結局、「足を洗いなさい」というイエス様の命令は、私たちにとって非常に高い基準であると同時に、非常に驚くべき恵みでもあります。主は私たちが互いの足を洗う力のないことをご存じであるがゆえ、まず先に私たちを洗ってくださいました。そして日々汚れていく私たちの足をいとわず洗ってくださり、新たにしてくださいます。その愛をいただいた私たちは、今度は他者の足を洗うことでキリストのかぐわしさを伝えられるようになるのです。ここにこそ教会の具体的な使命と存在目的があると言えます。

このように、小主題3では「愛の実践」としての「足を洗う」ことに秘められた霊的・実践的な意味を考察しました。

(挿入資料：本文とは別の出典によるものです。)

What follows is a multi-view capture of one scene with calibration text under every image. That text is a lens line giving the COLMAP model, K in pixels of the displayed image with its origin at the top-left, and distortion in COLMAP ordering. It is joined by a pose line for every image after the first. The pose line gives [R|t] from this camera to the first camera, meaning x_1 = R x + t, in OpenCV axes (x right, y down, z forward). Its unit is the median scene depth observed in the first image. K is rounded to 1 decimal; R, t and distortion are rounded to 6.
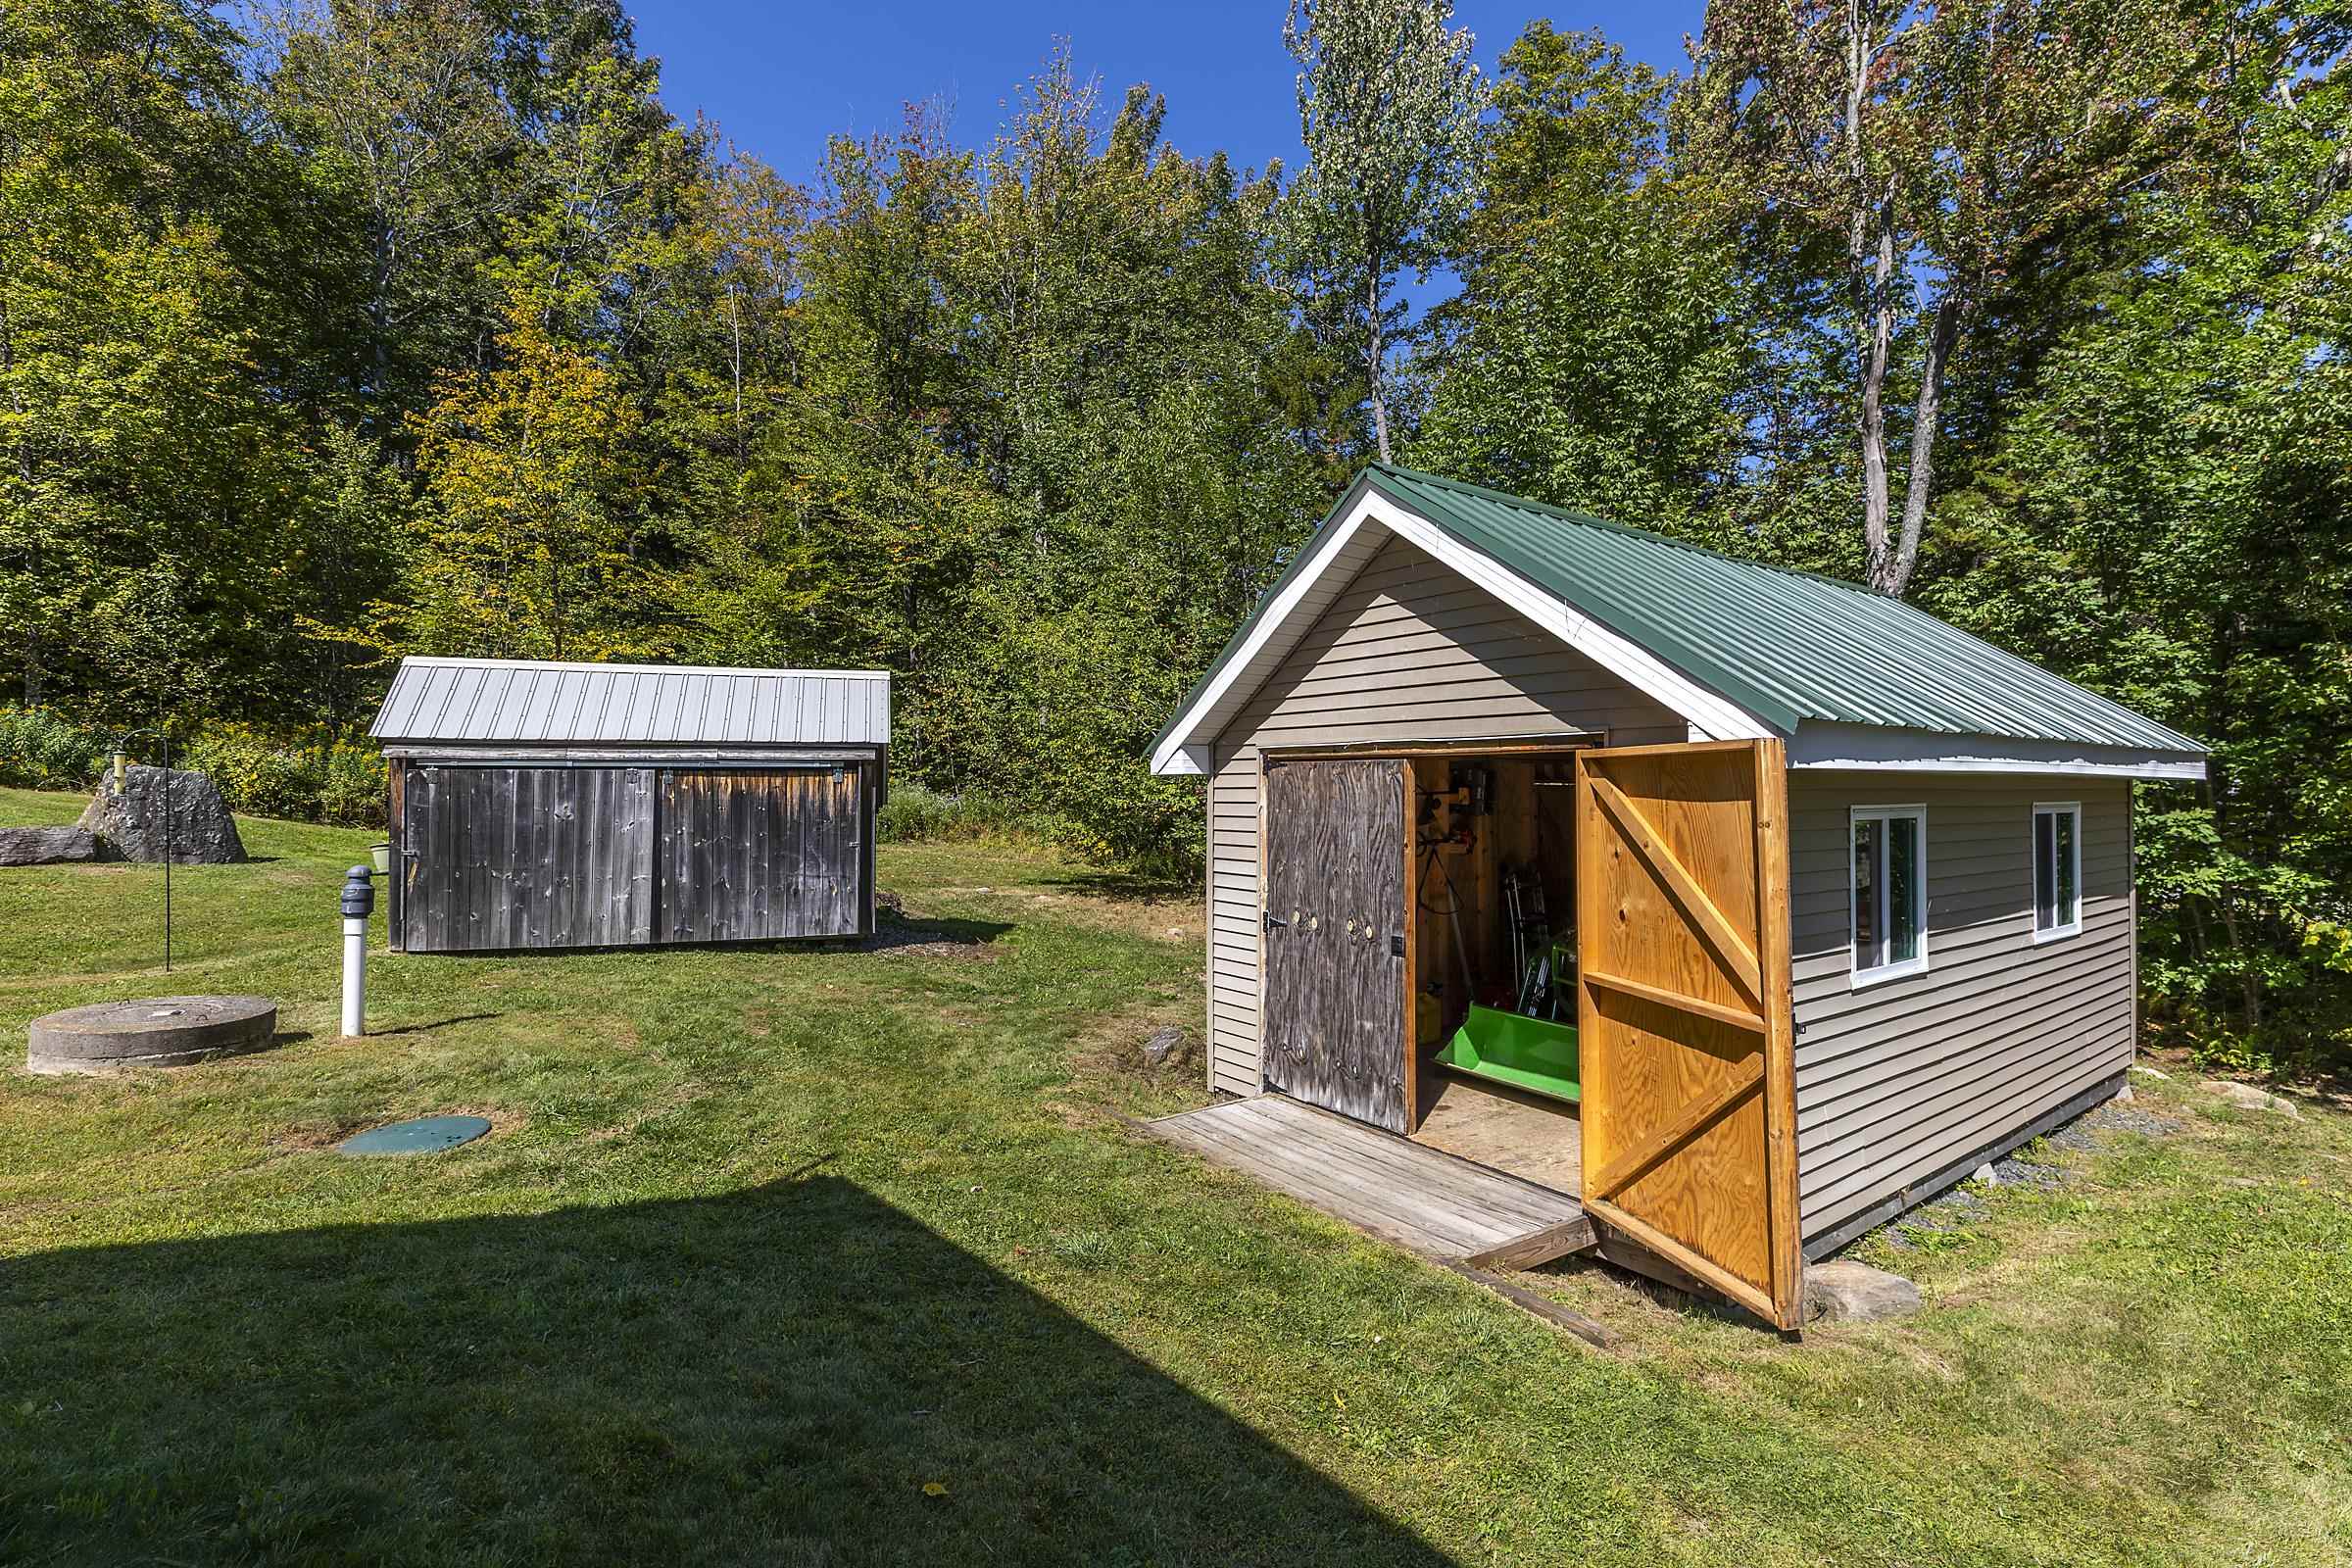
lens RADIAL K [[1077.4, 0, 1187.7], [0, 1077.4, 771.5], [0, 0, 1]] dist [0.005313, 0.000838]
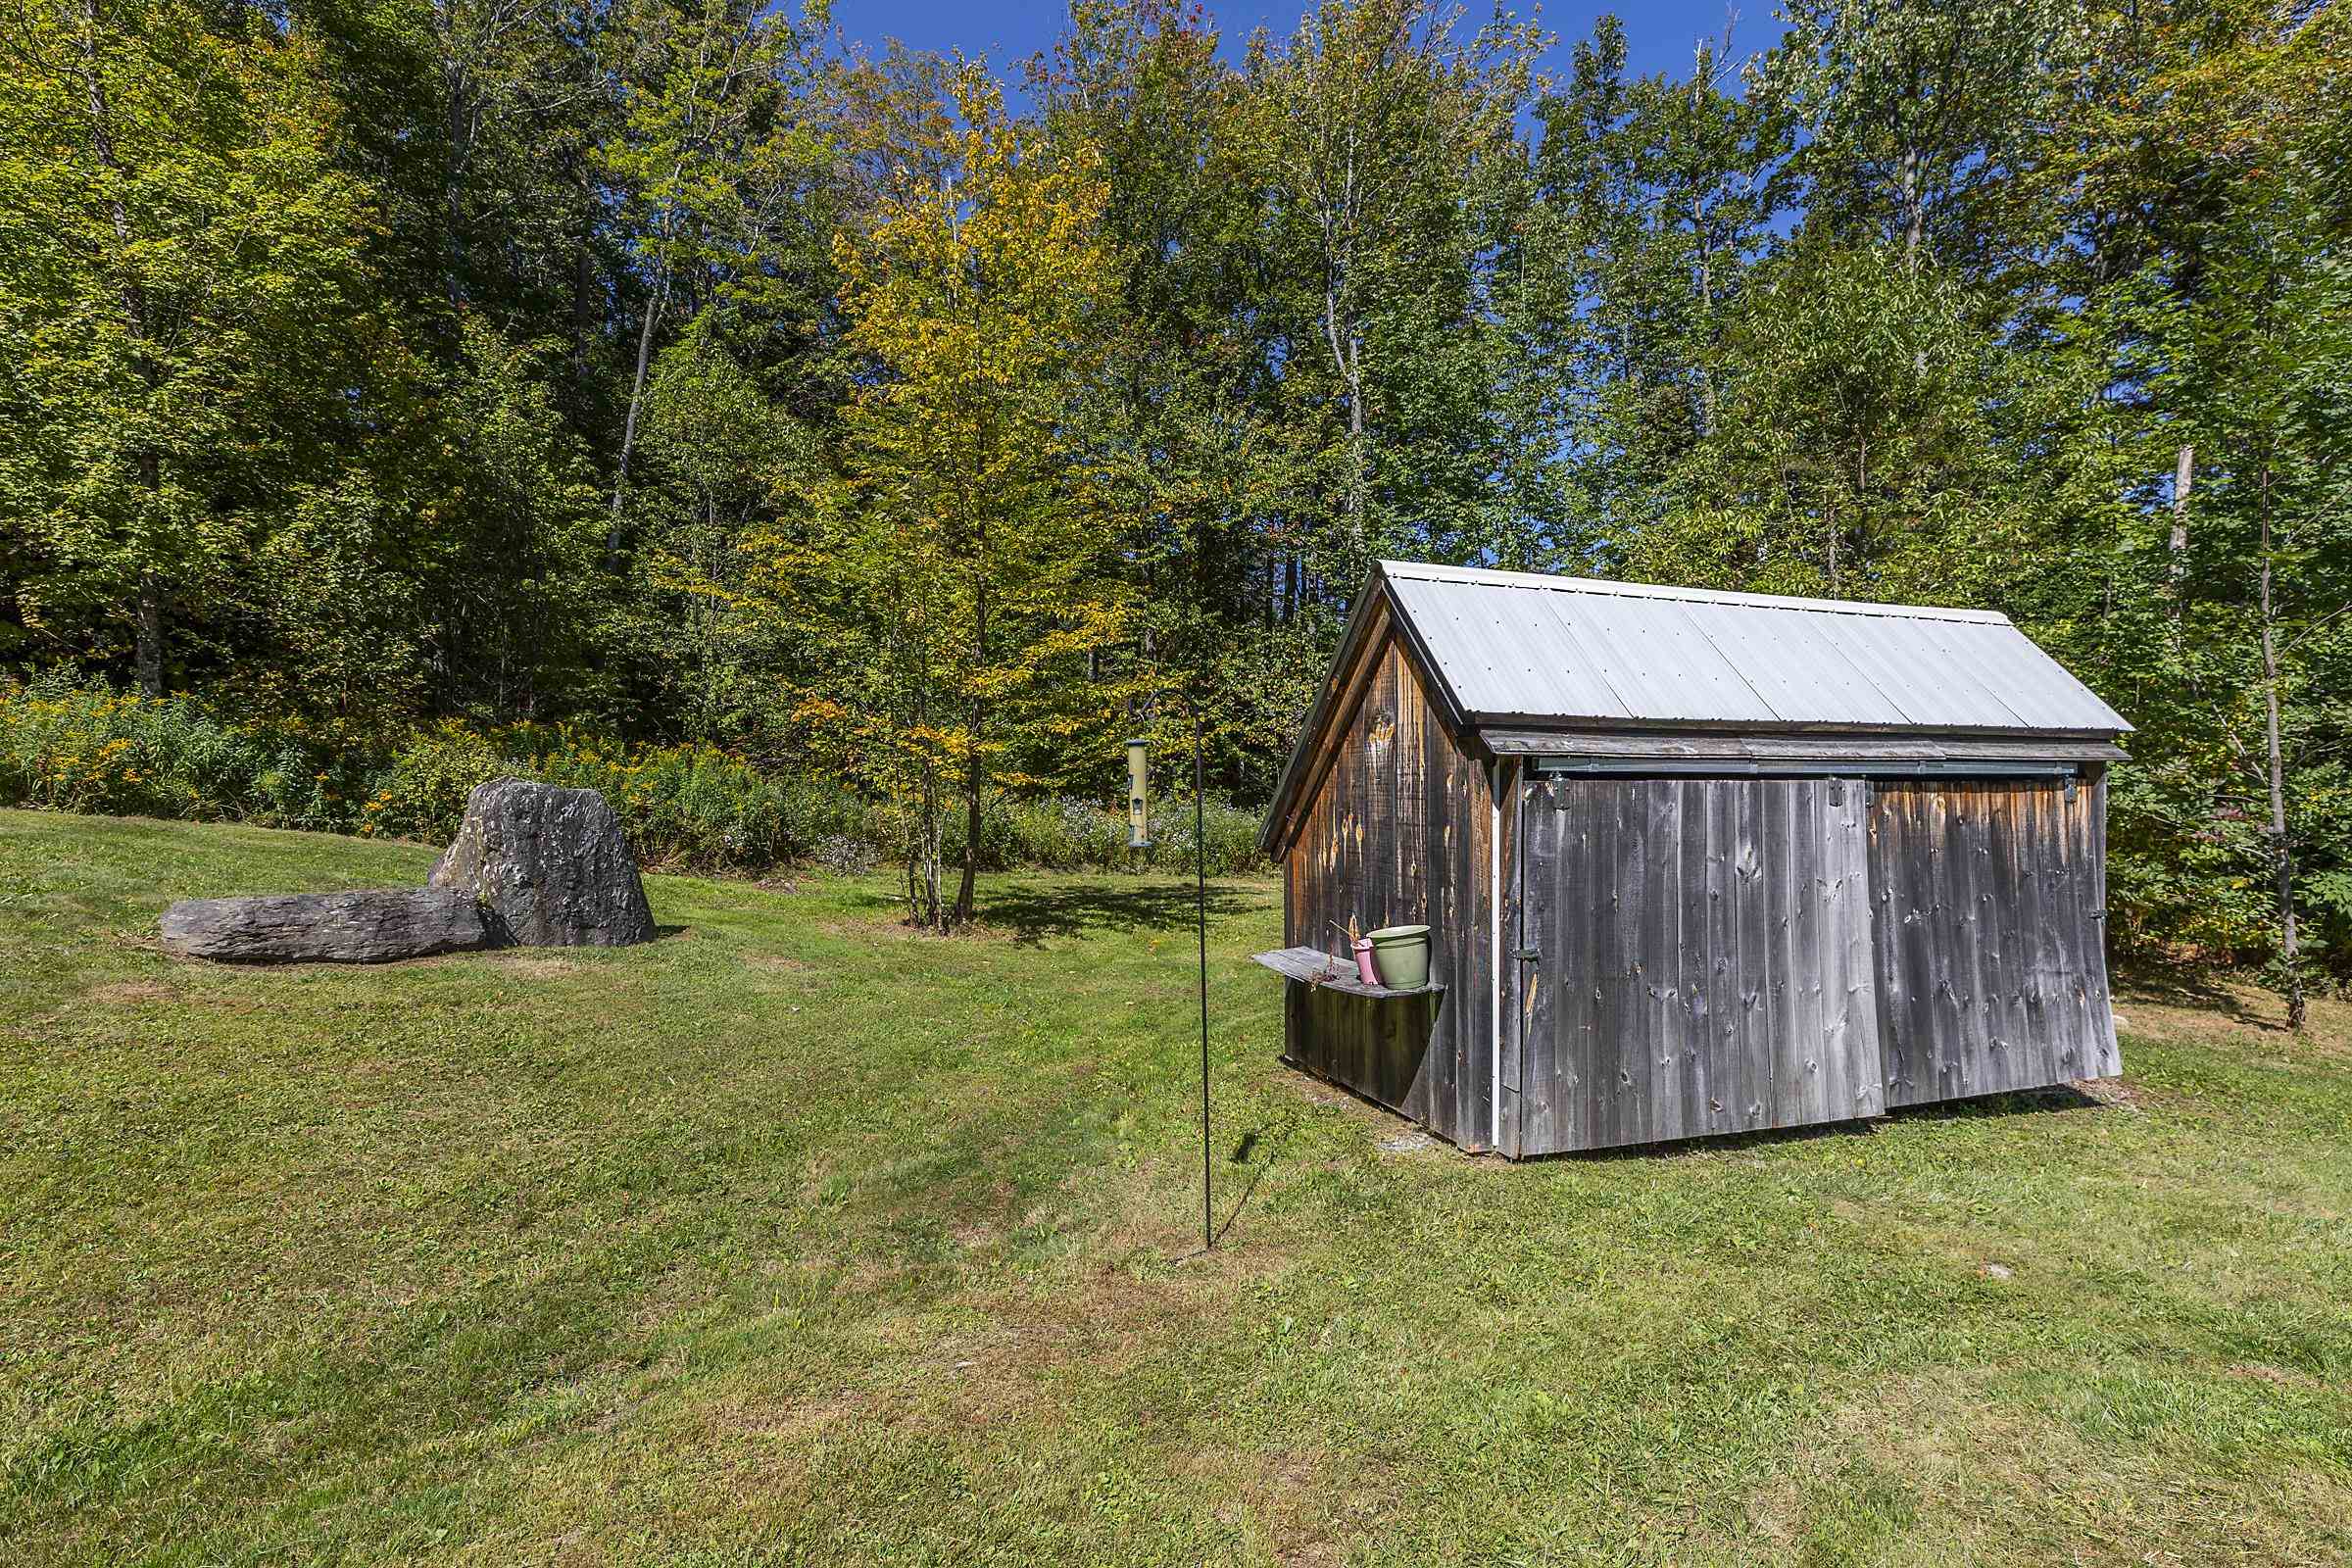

張ダビデ牧師は「互いの足を洗い合いなさい」というイエス様の教えこそが、教会共同体において兄弟愛を回復し、さらに世に向かってキリストの真実の愛を証しする道であると強調します。そしてその道は、四旬節を経て復活の朝へと至る巡礼者の道でもあります。イエス様が示されたへりくだりと犠牲の模範に本当に倣っていくならば、たとえ足を洗う行為は小さく目立たないことに見えても、それこそが大いなる神の国を現実へと築いていく奇跡なのだと忘れないようにとメッセージを送っているのです。

張ダビデ牧師の一連の解説を総合すると、ヨハネ13章に込められた足を洗う本質は、救われた者たちの絶えざる悔い改め、教会内に潜む裏切りの可能性への警戒、そしてしもべとなられたイエス様に倣う互いへの仕えに集約されます。イエス様が示されたこの道こそ、恵みと真理、愛の完成であり、私たちは日々これを黙想しつつ実践していくべきです。そうすることで「すでに身を洗った者」として与えられた救いの豊かさを、ますます深く味わい、同時に互いに仕え合う教会共同体へと成長していけるのです。